His dad forbade him to read.
The rule only made Charlie more determined. He’d sneak books into his backpack from the school library and read them under the covers by flashlight late at night. Books opened a new world to Charlie, a world of
Tom Sawyer
and
Robinson Crusoe
and
Treasure Island.
But books remained a secret for Charlie. Only after he and Donna had been dating for several months did he tell her about his private love for stories, and his greatest dream of all.
The dream of opening a bookstore.
Her memories mixed together in the darkness. Just last week Charlie had called his father, looking to make amends. Instead the man had lit into him, berating him and reminding him that he would never amount to anything. That he was a failure.
You’re a Barton, and Bartons aren’t businesspeople.
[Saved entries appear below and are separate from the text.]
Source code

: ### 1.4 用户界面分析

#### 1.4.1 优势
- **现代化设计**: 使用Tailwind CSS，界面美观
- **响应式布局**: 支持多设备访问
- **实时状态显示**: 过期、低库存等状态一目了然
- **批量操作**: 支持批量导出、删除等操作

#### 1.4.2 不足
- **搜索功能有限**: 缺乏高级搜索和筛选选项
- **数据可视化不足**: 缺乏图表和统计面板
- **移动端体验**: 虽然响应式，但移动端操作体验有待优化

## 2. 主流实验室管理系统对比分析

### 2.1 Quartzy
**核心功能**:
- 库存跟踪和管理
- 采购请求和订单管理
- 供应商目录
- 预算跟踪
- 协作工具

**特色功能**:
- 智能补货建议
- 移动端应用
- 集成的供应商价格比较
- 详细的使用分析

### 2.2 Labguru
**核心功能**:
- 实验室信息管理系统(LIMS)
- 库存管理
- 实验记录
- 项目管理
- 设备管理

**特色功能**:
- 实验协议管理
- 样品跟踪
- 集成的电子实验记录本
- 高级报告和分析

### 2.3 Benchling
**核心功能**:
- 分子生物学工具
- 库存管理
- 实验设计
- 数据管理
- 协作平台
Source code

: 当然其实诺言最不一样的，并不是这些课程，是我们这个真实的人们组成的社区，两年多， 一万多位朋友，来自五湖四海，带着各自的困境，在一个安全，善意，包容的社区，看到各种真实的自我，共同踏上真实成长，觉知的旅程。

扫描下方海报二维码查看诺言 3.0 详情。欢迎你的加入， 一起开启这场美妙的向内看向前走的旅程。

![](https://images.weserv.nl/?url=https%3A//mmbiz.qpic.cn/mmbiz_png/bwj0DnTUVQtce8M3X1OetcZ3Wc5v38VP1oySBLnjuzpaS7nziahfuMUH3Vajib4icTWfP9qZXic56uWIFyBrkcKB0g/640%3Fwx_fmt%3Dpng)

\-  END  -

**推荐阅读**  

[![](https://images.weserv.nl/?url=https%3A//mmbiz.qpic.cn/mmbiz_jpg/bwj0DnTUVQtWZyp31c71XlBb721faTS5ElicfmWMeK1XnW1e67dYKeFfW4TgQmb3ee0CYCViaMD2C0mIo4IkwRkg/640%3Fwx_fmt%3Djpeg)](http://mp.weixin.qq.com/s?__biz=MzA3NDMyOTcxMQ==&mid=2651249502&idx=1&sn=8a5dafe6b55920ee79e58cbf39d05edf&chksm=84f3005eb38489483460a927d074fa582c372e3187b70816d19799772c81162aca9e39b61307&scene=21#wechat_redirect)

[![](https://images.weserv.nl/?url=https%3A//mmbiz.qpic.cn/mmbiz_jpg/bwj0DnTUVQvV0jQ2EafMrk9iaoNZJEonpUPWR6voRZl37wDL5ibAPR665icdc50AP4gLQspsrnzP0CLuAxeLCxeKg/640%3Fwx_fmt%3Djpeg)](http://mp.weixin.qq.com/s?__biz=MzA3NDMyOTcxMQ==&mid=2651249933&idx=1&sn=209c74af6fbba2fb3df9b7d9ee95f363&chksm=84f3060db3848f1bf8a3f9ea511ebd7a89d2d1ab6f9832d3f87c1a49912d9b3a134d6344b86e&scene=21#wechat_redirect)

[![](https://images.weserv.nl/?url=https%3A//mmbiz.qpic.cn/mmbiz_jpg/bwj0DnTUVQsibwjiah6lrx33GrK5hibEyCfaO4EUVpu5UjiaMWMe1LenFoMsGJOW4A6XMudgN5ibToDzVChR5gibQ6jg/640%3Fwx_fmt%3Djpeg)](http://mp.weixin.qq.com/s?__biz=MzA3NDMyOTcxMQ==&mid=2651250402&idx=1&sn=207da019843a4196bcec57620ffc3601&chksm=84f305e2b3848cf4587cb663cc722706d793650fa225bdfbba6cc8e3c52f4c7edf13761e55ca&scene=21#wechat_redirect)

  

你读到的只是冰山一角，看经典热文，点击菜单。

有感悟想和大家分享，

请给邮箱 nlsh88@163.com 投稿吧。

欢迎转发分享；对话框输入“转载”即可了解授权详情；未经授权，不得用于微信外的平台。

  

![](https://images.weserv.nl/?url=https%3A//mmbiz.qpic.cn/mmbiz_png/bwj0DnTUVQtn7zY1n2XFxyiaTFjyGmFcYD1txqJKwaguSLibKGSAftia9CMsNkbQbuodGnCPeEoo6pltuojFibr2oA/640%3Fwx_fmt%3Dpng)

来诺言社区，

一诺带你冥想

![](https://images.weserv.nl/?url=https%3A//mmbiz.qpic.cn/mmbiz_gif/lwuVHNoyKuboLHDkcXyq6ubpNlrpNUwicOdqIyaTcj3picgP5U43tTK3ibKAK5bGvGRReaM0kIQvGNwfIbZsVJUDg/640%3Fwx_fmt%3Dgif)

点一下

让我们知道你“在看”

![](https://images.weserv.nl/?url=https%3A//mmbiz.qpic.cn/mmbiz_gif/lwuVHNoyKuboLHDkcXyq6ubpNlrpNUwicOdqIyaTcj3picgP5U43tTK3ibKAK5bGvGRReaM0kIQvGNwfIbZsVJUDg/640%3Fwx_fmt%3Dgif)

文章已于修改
You’ll fail, and then you’ll come crawling back to me and the cement.
A knife couldn’t have left deeper scars.
Donna’s pain grew stronger, twisting her insides and burning through her body. She needed to get to the hospital. Giving birth shouldn’t feel like this, right? Maybe she was dying. She wasn’t sure. Her thoughts were less clear now, less organized. They swirled and faded and grew more distant until only two things remained.
Her pain and the darkness.
T
he bad feeling plagued Edna Carlton from the moment she got out of bed.
She opened her eyes, stretched her legs to the empty side of the mattress, and like a sudden storm, it hit her. A sense of doom, or despair. Darker than despair. Outside her bedroom window a pair of bluebirds swapped familiar songs, and the smell of sweet jasmine wafted on a cool breeze through the screen. The day looked perfect, beautiful. Everything in all of life was fine.
So why did she suddenly feel like the world was ending?
Edna climbed out of bed and walked to the kitchen. Coffee. That’s what she needed . . . fresh coffee. She added water to the kettle and turned on the flame beneath it. The jar of instant Maxwell House sat nearby. A couple of spoonfuls of the dark granules in the bottom of her grandmother’s china teacup and she was ready to go.